BACKGROUND The main cause of death in patients with hepatocellular carcinoma (HCC) with portal hypertension is esophageal and gastric variceal bleeding caused by severe portal hypertension; therefore, the treatment of portal hypertension is particularly important to prolong the survival of patients. The therapeutic efficacy and safety of transarterial chemoembolization (TACE) combined with a transjugular intrahepatic portosystemic shunt (TIPS) for HCC with esophageal and gastric variceal bleeding has been rarely reported. The aim of this study was to analyze the clinical efficacy of TIPS combined with TACE in the treatment of HCC with esophageal and gastric variceal bleeding.

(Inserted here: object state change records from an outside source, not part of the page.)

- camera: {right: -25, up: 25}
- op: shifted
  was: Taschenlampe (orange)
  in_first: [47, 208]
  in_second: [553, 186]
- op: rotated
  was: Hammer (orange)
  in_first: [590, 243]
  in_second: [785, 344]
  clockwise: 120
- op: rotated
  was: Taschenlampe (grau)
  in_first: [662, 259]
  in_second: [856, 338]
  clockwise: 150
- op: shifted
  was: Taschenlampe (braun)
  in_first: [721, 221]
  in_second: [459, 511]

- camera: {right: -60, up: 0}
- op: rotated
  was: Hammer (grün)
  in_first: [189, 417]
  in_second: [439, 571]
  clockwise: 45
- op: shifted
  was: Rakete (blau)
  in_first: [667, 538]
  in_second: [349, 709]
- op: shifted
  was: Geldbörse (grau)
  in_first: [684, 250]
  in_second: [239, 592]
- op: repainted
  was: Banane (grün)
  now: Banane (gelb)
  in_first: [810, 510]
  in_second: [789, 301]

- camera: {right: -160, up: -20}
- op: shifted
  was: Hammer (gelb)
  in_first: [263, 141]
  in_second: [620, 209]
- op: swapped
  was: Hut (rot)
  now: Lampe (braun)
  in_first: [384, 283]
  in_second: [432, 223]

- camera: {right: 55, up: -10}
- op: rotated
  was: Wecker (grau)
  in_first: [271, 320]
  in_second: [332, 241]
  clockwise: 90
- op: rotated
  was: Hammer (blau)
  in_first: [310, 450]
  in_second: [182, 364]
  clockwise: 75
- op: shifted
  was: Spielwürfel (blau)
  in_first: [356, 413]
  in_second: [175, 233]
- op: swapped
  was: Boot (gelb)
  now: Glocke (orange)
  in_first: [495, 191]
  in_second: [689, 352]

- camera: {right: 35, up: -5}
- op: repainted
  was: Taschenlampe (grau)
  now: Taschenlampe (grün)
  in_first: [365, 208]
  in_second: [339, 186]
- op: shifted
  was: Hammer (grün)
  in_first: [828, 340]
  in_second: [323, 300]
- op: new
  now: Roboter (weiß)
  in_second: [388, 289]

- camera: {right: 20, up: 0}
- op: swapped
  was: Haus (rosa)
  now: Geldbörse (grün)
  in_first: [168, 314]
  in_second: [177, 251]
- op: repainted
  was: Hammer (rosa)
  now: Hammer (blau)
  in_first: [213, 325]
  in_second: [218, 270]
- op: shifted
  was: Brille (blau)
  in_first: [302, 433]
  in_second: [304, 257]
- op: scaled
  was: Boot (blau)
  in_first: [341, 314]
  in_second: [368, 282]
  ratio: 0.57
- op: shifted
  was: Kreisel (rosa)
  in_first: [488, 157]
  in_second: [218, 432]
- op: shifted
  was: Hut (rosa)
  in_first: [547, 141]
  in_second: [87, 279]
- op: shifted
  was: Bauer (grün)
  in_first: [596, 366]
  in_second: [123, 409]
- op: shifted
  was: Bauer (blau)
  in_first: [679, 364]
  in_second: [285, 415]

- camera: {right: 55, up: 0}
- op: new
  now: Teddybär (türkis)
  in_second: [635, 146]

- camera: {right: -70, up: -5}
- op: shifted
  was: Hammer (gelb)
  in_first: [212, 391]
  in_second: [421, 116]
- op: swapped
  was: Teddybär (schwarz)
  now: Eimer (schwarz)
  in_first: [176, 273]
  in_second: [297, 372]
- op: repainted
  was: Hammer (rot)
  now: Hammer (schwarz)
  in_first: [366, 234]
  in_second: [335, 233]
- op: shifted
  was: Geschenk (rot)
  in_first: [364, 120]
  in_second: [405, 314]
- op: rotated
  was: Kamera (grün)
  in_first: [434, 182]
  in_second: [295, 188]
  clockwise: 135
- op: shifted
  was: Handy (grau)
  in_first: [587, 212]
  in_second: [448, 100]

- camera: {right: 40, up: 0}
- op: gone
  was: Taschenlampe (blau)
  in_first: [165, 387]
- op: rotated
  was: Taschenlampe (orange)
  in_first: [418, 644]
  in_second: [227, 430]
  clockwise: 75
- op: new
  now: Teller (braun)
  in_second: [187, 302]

MATERIAL AND METHODS A total of 80 patients with HCC with esophageal and gastric variceal bleeding from July 2015 to November 2019 were retrospectively investigated. Clinical outcomes, biochemical indexes, and complications were compared between TIPS plus TACE and endoscopy plus TACE treatments. RESULTS Gastrointestinal rebleeding and adverse reactions (P<0.05) after TIPS combined with TACE were lower than that after endoscopy combined with TACE treatment. Furthermore, TIPS plus TACE had superior clinical outcomes than endoscopy plus TACE, which was associated with promising progression-free survival, overall survival, objective response rate, and disease control rate, and improved liver function. CONCLUSIONS TIPS combined with TACE was better than endoscopy combined with TACE in the treatment of patients with HCC and esophageal and gastric variceal bleeding. TIPS combined with TACE had a better therapeutic effect on improving liver function and prolonging patient survival time.

摘要

背景

肝细胞癌(HCC)合并门静脉高压症患者的主要死亡原因是严重门静脉高压导致的食管胃静脉曲张破裂出血,因此,门静脉高压症的治疗对于延长患者的生存时间尤为重要。经颈静脉肝内门体分流术(TIPS)联合肝动脉化疗栓塞术(TACE)治疗合并食管胃静脉曲张出血的 HCC 的疗效和安全性鲜有报道。本研究旨在分析 TIPS 联合 TACE 治疗 HCC 合并食管胃静脉曲张出血的临床疗效。

材料与方法

回顾性分析 2015 年 7 月至 2019 年 11 月间收治的 80 例 HCC 合并食管胃静脉曲张出血患者,比较 TIPS 联合 TACE 与内镜联合 TACE 治疗的临床结局、生化指标和并发症。

结果

TIPS 联合 TACE 后再出血和不良反应(P<0.05)的发生率低于内镜联合 TACE 组。此外,TIPS 联合 TACE 的临床结局优于内镜联合 TACE,与无进展生存、总生存、客观缓解率和疾病控制率较高以及肝功能改善相关。

结论

TIPS 联合 TACE 治疗 HCC 合并食管胃静脉曲张出血优于内镜联合 TACE。TIPS 联合 TACE 在改善肝功能和延长患者生存时间方面具有更好的治疗效果。